[WHAT THIS TASK INVOLVES] Every entry below should be transcribed exactly; pictures stay out of the copy.

[DATA EXTRACT]
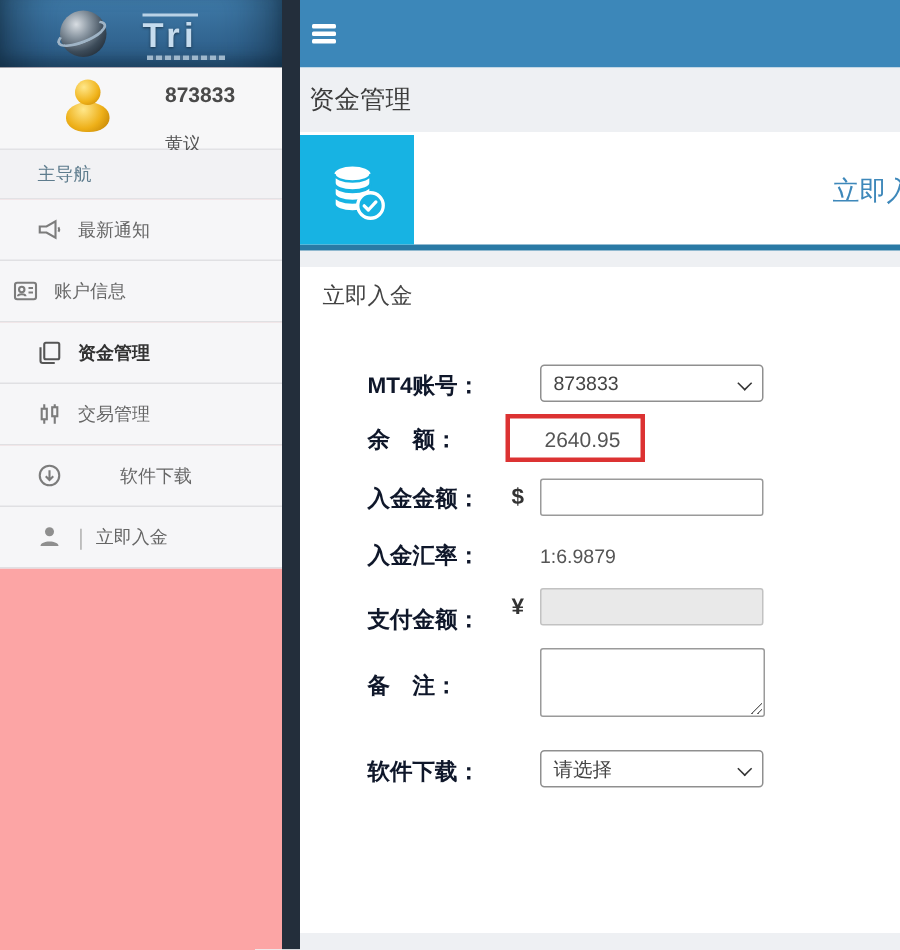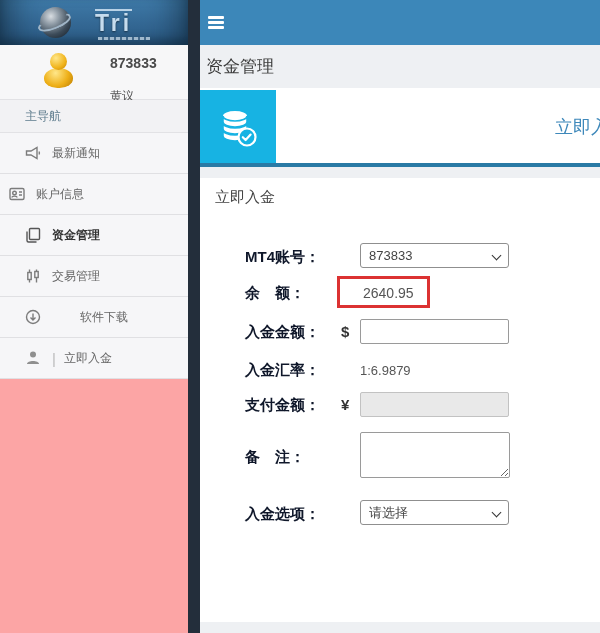--- a/index.html
+++ b/index.html
@@ -219,28 +219,28 @@
         <div class="balance-val">2640.95</div>
       </div>
 
       <div class="f-label" style="top:145px;">入金金额：</div>
       <div class="f-prefix" style="top:145px;">$</div>
       <input class="txt-input" style="top: 141px;">
 
       <div class="f-label" style="top:183px;">入金汇率：</div>
       <div class="f-static" style="top:185px;">1:6.9879</div>
 
-      <div class="f-label" style="top:218px;">支付金额：</div>
+      <div class="f-label" style="top:226px;">支付金额：</div>
       <div class="f-prefix" style="top:218px;">¥</div>
       <input class="txt-input" style="top: 214px;" disabled="">
 
       <div class="f-label" style="top:270px;">备　注：</div>
       <textarea class="remark-area" style="top: 254px;"></textarea>
 
-      <div class="f-label" style="top:327px;">入金选项：</div>
+      <div class="f-label" style="top:327px;">软件下载：</div>
       <div class="sel" style="top:322px;">
         <span>请选择</span>
         <span class="chev"></span>
       </div>
 
     </div>
   </div>
 </div>
 
 </body></html>

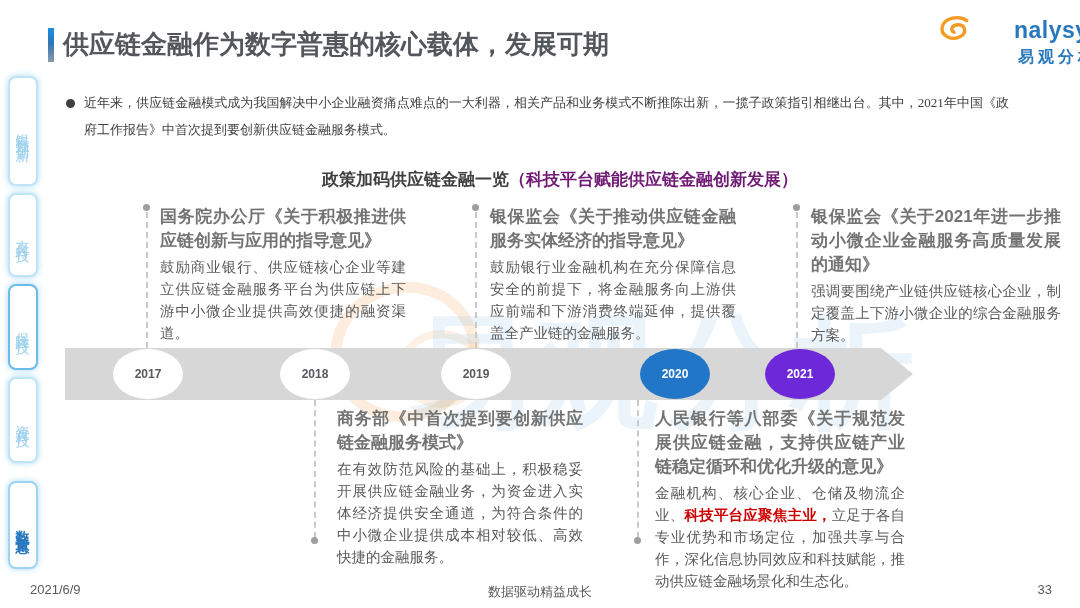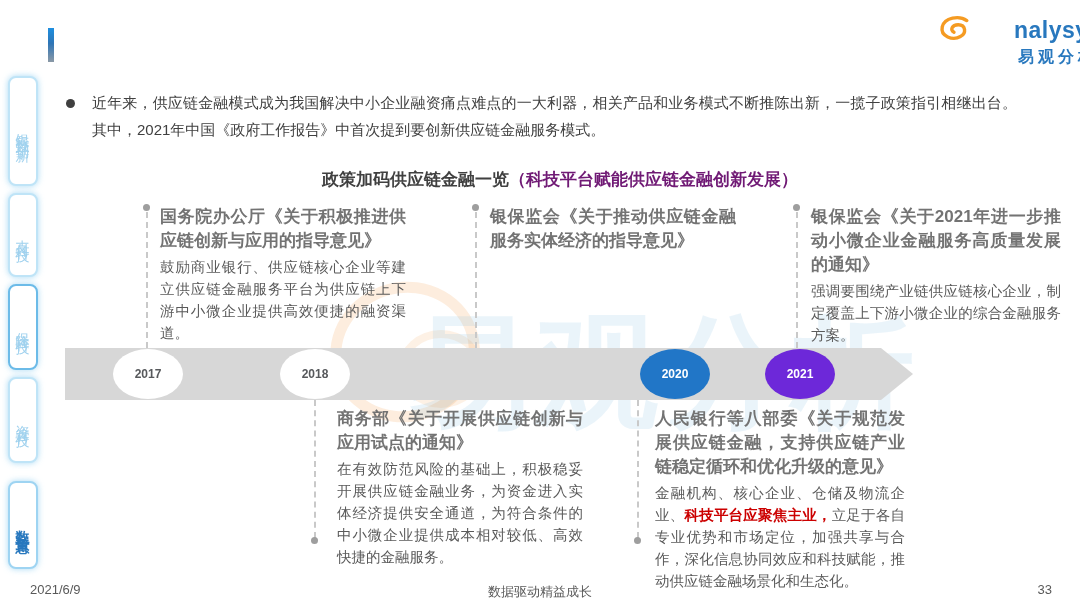--- a/index.html
+++ b/index.html
@@ -42,21 +42,21 @@
   .page-title{
     position:absolute;left:63px;top:27px;font-size:26px;font-weight:bold;color:#53575c;z-index:2;white-space:nowrap;
   }
   .logo{position:absolute;left:938px;top:14px;z-index:2;text-align:right;}
   .logo-row{display:flex;align-items:center;justify-content:flex-end;gap:44px;}
   .logo-brand{font-size:23px;font-weight:bold;color:#2878be;letter-spacing:0.5px;}
   .logo-cn{font-size:16px;font-weight:bold;color:#2878be;letter-spacing:4px;margin-top:1px;margin-right:4px;}
   
   .bullet-dot{position:absolute;left:66px;top:99px;width:9px;height:9px;border-radius:50%;background:#3f3f3f;z-index:2;}
   .intro-text{
-    position:absolute;left:92px;top:89px;width:925px;font-size:15px;line-height:27px;color:#404040;z-index:2;text-align:justify;
+    position:absolute;left:84px;top:89px;width:925px;font-size:13px;line-height:27px;color:#404040;z-index:2;text-align:justify;font-family:Liberation Serif, serif;
   }
   
   .section-heading{position:absolute;left:60px;top:168px;width:1000px;text-align:center;font-size:17px;font-weight:bold;z-index:2;white-space:nowrap;}
   .section-heading .main{color:#404040;}
   .section-heading .accent{color:#701a75;}
   
   .tl-band{position:absolute;left:65px;top:348px;width:816px;height:52px;background:#d7d7d7;z-index:1;}
   .tl-arrow{
     position:absolute;left:881px;top:348px;width:0;height:0;z-index:1;
     border-top:26px solid transparent;border-bottom:26px solid transparent;border-left:32px solid #d7d7d7;
@@ -113,20 +113,21 @@
     <span>保险科技</span>
   </div>
   <div class="side-tab tab4">
     <span>资管科技</span>
   </div>
   <div class="side-tab tab5 active">
     <span>数字普惠</span>
   </div>
 
   <div class="title-accent"></div>
+  <div class="page-title">供应链金融作为数字普惠的核心载体，发展可期</div>
 
   <div class="logo">
     <div class="logo-row">
       <span>
         <svg width="32" height="28" viewBox="0 0 30 26">
           <path d="M27 6 C 20 1, 6 3, 4 12 C 2 21, 14 25, 21 21 C 27 18, 26 10, 19 10 C 13 10, 11 15, 15 17" fill="none" stroke="#f59b22" stroke-width="3.2" stroke-linecap="round"></path>
         </svg>
       </span>
       <span class="logo-brand">nalysys</span>
     </div>
@@ -150,37 +151,39 @@
   <div class="conn conn-down cd1"></div>
   <div class="conn conn-down cd2"></div>
   <div class="conn-dot dd1"></div>
   <div class="conn-dot dd2"></div>
 
   <div class="tl-band"></div>
   <div class="tl-arrow"></div>
 
   <div class="year white y2017">2017</div>
   <div class="year white y2018">2018</div>
+  <div class="year white y2019">2019</div>
   <div class="year blue y2020">2020</div>
   <div class="year red y2021">2021</div>
 
   <div class="policy up1">
     <div class="p-title">国务院办公厅《关于积极推进供应链创新与应用的指导意见》</div>
     <div class="p-body">鼓励商业银行、供应链核心企业等建立供应链金融服务平台为供应链上下游中小微企业提供高效便捷的融资渠道。</div>
   </div>
   <div class="policy up2">
     <div class="p-title">银保监会《关于推动供应链金融服务实体经济的指导意见》</div>
+    <div class="p-body">鼓励银行业金融机构在充分保障信息安全的前提下，将金融服务向上游供应前端和下游消费终端延伸，提供覆盖全产业链的金融服务。</div>
   </div>
   <div class="policy up3">
     <div class="p-title">银保监会《关于2021年进一步推动小微企业金融服务高质量发展的通知》</div>
     <div class="p-body">强调要围绕产业链供应链核心企业，制定覆盖上下游小微企业的综合金融服务方案。</div>
   </div>
 
   <div class="policy down1">
-    <div class="p-title">商务部《关于开展供应链创新与应用试点的通知》</div>
+    <div class="p-title">商务部《中首次提到要创新供应链金融服务模式》</div>
     <div class="p-body">在有效防范风险的基础上，积极稳妥开展供应链金融业务，为资金进入实体经济提供安全通道，为符合条件的中小微企业提供成本相对较低、高效快捷的金融服务。</div>
   </div>
   <div class="policy down2">
     <div class="p-title">人民银行等八部委《关于规范发展供应链金融，支持供应链产业链稳定循环和优化升级的意见》</div>
     <div class="p-body"><span>金融机构、核心企业、仓储及物流企业、</span><span class="hl-red">科技平台应聚焦主业，</span><span>立足于各自专业优势和市场定位，加强共享与合作，深化信息协同效应和科技赋能，推动供应链金融场景化和生态化。</span></div>
   </div>
 
   <div class="footer-date">2021/6/9</div>
   <div class="footer-center">数据驱动精益成长</div>
   <div class="footer-page">33</div>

[EXERCISE RESULT]
--- a/index.html
+++ b/index.html
@@ -219,28 +219,28 @@
         <div class="balance-val">2640.95</div>
       </div>
 
       <div class="f-label" style="top:145px;">入金金额：</div>
       <div class="f-prefix" style="top:145px;">$</div>
       <input class="txt-input" style="top: 141px;">
 
       <div class="f-label" style="top:183px;">入金汇率：</div>
       <div class="f-static" style="top:185px;">1:6.9879</div>
 
-      <div class="f-label" style="top:218px;">支付金额：</div>
+      <div class="f-label" style="top:226px;">支付金额：</div>
       <div class="f-prefix" style="top:218px;">¥</div>
       <input class="txt-input" style="top: 214px;" disabled="">
 
       <div class="f-label" style="top:270px;">备　注：</div>
       <textarea class="remark-area" style="top: 254px;"></textarea>
 
-      <div class="f-label" style="top:327px;">入金选项：</div>
+      <div class="f-label" style="top:327px;">软件下载：</div>
       <div class="sel" style="top:322px;">
         <span>请选择</span>
         <span class="chev"></span>
       </div>
 
     </div>
   </div>
 </div>
 
 </body></html>

--- a/index.html
+++ b/index.html
@@ -42,21 +42,21 @@
   .page-title{
     position:absolute;left:63px;top:27px;font-size:26px;font-weight:bold;color:#53575c;z-index:2;white-space:nowrap;
   }
   .logo{position:absolute;left:938px;top:14px;z-index:2;text-align:right;}
   .logo-row{display:flex;align-items:center;justify-content:flex-end;gap:44px;}
   .logo-brand{font-size:23px;font-weight:bold;color:#2878be;letter-spacing:0.5px;}
   .logo-cn{font-size:16px;font-weight:bold;color:#2878be;letter-spacing:4px;margin-top:1px;margin-right:4px;}
   
   .bullet-dot{position:absolute;left:66px;top:99px;width:9px;height:9px;border-radius:50%;background:#3f3f3f;z-index:2;}
   .intro-text{
-    position:absolute;left:92px;top:89px;width:925px;font-size:15px;line-height:27px;color:#404040;z-index:2;text-align:justify;
+    position:absolute;left:84px;top:89px;width:925px;font-size:13px;line-height:27px;color:#404040;z-index:2;text-align:justify;font-family:Liberation Serif, serif;
   }
   
   .section-heading{position:absolute;left:60px;top:168px;width:1000px;text-align:center;font-size:17px;font-weight:bold;z-index:2;white-space:nowrap;}
   .section-heading .main{color:#404040;}
   .section-heading .accent{color:#701a75;}
   
   .tl-band{position:absolute;left:65px;top:348px;width:816px;height:52px;background:#d7d7d7;z-index:1;}
   .tl-arrow{
     position:absolute;left:881px;top:348px;width:0;height:0;z-index:1;
     border-top:26px solid transparent;border-bottom:26px solid transparent;border-left:32px solid #d7d7d7;
@@ -113,20 +113,21 @@
     <span>保险科技</span>
   </div>
   <div class="side-tab tab4">
     <span>资管科技</span>
   </div>
   <div class="side-tab tab5 active">
     <span>数字普惠</span>
   </div>
 
   <div class="title-accent"></div>
+  <div class="page-title">供应链金融作为数字普惠的核心载体，发展可期</div>
 
   <div class="logo">
     <div class="logo-row">
       <span>
         <svg width="32" height="28" viewBox="0 0 30 26">
           <path d="M27 6 C 20 1, 6 3, 4 12 C 2 21, 14 25, 21 21 C 27 18, 26 10, 19 10 C 13 10, 11 15, 15 17" fill="none" stroke="#f59b22" stroke-width="3.2" stroke-linecap="round"></path>
         </svg>
       </span>
       <span class="logo-brand">nalysys</span>
     </div>
@@ -150,37 +151,39 @@
   <div class="conn conn-down cd1"></div>
   <div class="conn conn-down cd2"></div>
   <div class="conn-dot dd1"></div>
   <div class="conn-dot dd2"></div>
 
   <div class="tl-band"></div>
   <div class="tl-arrow"></div>
 
   <div class="year white y2017">2017</div>
   <div class="year white y2018">2018</div>
+  <div class="year white y2019">2019</div>
   <div class="year blue y2020">2020</div>
   <div class="year red y2021">2021</div>
 
   <div class="policy up1">
     <div class="p-title">国务院办公厅《关于积极推进供应链创新与应用的指导意见》</div>
     <div class="p-body">鼓励商业银行、供应链核心企业等建立供应链金融服务平台为供应链上下游中小微企业提供高效便捷的融资渠道。</div>
   </div>
   <div class="policy up2">
     <div class="p-title">银保监会《关于推动供应链金融服务实体经济的指导意见》</div>
+    <div class="p-body">鼓励银行业金融机构在充分保障信息安全的前提下，将金融服务向上游供应前端和下游消费终端延伸，提供覆盖全产业链的金融服务。</div>
   </div>
   <div class="policy up3">
     <div class="p-title">银保监会《关于2021年进一步推动小微企业金融服务高质量发展的通知》</div>
     <div class="p-body">强调要围绕产业链供应链核心企业，制定覆盖上下游小微企业的综合金融服务方案。</div>
   </div>
 
   <div class="policy down1">
-    <div class="p-title">商务部《关于开展供应链创新与应用试点的通知》</div>
+    <div class="p-title">商务部《中首次提到要创新供应链金融服务模式》</div>
     <div class="p-body">在有效防范风险的基础上，积极稳妥开展供应链金融业务，为资金进入实体经济提供安全通道，为符合条件的中小微企业提供成本相对较低、高效快捷的金融服务。</div>
   </div>
   <div class="policy down2">
     <div class="p-title">人民银行等八部委《关于规范发展供应链金融，支持供应链产业链稳定循环和优化升级的意见》</div>
     <div class="p-body"><span>金融机构、核心企业、仓储及物流企业、</span><span class="hl-red">科技平台应聚焦主业，</span><span>立足于各自专业优势和市场定位，加强共享与合作，深化信息协同效应和科技赋能，推动供应链金融场景化和生态化。</span></div>
   </div>
 
   <div class="footer-date">2021/6/9</div>
   <div class="footer-center">数据驱动精益成长</div>
   <div class="footer-page">33</div>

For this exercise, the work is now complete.